Of course, it shall be cached on shared memory to avoid execute compiler so frequently.

Next, when query-executor calls PG-Strom's executor, as I mentioned above, this native code shall be transferred to the device side with data read from pg_strom schema, and executed asynchronously.
The qualifiers of WHERE clause is already extracted on the planner stage, no need to handle a big switch statement.

We can confirm the automatically generated code of GPU device.

mytest=# EXPLAIN SELECT * FROM pgstrom_accounts
         WHERE (xval - 23.45) * (xval - 23.45) +
               (yval - 54.32) * (yval - 54.32) < 100;
                        QUERY PLAN
--------------------------------------------------------------
 Foreign Scan on pgstrom_accounts  (cost=2.00..0.00 rows=1000 width=368)
    Required Cols : aid, bid, abalance, filler, xval, yval
   Used in clause : xval, yval
      1: typedef unsigned long size_t;
      2: typedef long __clock_t;
      3: typedef __clock_t clock_t;
      4: #include "crt/device_runtime.h"
      5:
      6: typedef char  bool_t;
      7:
      8: __global__ void
      9: pgstrom_qual(unsigned char rowmap[],
     10:              double c5_values[],
     11:              unsigned char c5_nulls[],
     12:              double c6_values[],
     13:              unsigned char c6_nulls[])
     14: {
     15:     int offset_base = blockIdx.x * blockDim.x + threadIdx.x;
     16:     int offset = offset_base * 8;
     17:     unsigned char result = rowmap[offset_base];
     18:     unsigned char errors = 0;
     19:     unsigned char cn5 = c5_nulls[offset_base];
     20:     unsigned char cn6 = c6_nulls[offset_base];
     21:     int bitmask;
     22:
     23:     for (bitmask=1; bitmask < 256; bitmask <<= 1)
     24:     {
     25:         double cv5 = c5_values[offset];
     26:         double cv6 = c6_values[offset];
     27:
     28:         if ((result & bitmask) &&
                    !((((cv5 - 23.45) * (cv5 - 23.45)) +
                       ((cv6 - 54.32) * (cv6 - 54.32))) < 100))
     29:             result &= ~bitmask;
     30:         offset++;
     31:     }
     32:     rowmap[offset_base] = (result & ~errors);
     33: }
(36 rows)

Publication

Right now, it is in public at GitHub.

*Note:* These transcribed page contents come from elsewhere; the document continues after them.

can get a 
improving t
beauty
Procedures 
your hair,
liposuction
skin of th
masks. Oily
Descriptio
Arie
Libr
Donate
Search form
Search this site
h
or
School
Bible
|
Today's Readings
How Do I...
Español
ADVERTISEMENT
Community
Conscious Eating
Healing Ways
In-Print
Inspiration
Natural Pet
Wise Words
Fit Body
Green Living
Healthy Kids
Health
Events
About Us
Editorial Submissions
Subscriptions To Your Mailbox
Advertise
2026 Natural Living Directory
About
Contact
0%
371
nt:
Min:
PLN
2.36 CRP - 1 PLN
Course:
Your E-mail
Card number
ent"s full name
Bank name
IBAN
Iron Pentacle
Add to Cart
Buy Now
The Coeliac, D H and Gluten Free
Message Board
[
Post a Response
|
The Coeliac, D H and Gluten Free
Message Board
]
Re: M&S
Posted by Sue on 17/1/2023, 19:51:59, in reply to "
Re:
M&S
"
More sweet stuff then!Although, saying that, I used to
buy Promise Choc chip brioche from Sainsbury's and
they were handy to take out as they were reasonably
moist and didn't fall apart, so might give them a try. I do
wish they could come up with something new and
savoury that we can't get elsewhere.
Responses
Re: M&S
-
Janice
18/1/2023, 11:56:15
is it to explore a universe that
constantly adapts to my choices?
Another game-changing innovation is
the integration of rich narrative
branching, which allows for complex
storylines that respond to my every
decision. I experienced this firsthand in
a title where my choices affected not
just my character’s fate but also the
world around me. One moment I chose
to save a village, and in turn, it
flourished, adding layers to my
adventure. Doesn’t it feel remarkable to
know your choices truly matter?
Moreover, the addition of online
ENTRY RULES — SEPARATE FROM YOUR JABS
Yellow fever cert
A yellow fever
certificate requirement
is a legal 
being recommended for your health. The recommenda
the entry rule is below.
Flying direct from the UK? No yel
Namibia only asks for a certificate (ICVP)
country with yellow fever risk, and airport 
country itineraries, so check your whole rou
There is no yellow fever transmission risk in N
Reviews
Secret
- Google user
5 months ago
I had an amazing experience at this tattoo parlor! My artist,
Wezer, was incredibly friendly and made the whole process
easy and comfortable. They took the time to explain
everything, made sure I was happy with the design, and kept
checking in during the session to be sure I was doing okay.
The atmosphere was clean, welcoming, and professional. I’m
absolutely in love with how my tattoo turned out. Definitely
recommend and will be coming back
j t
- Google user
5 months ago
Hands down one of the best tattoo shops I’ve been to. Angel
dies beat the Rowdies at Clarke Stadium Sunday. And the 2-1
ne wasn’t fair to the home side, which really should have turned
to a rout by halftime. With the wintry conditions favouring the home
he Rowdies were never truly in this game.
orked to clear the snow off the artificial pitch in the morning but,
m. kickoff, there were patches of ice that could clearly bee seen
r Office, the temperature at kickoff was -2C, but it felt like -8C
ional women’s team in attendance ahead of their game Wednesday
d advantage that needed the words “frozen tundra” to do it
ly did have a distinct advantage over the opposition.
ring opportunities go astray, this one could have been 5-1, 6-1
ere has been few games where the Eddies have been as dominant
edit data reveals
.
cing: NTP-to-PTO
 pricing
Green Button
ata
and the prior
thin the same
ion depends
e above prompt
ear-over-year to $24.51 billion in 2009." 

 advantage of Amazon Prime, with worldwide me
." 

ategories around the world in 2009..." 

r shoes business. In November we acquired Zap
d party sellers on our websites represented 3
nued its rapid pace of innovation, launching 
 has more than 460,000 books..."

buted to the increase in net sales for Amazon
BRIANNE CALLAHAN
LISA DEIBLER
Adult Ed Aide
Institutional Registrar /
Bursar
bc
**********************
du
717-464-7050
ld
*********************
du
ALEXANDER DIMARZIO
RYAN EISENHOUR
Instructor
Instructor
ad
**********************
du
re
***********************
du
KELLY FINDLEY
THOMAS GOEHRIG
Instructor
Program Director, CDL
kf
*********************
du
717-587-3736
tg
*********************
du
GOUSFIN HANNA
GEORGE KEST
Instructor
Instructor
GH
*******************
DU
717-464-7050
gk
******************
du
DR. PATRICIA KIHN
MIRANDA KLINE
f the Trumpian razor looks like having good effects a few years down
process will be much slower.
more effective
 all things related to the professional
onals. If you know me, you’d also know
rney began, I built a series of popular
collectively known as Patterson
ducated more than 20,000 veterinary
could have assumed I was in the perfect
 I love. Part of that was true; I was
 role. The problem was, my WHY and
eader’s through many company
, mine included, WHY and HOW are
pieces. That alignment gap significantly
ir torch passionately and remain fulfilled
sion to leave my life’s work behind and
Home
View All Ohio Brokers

GPLv3 is applied.
https://github.com/kaigai/pg_strom

Even though it is a prototype, thus, its specification depends on my feeling, and we cannot expect documentation for a while, if you'd like to use, please call me (@kkaigai) on twitter.

A short demonstration

This is a short demonstration. The 't1' table is a regular table with 5-million records, and the 't2' table is a foreign table managed by PG-Strom also with 5-million records.
In the case of sequential-scan with complex qualifier, scan on 't2' was finished x10 times faster than the case of 't1'.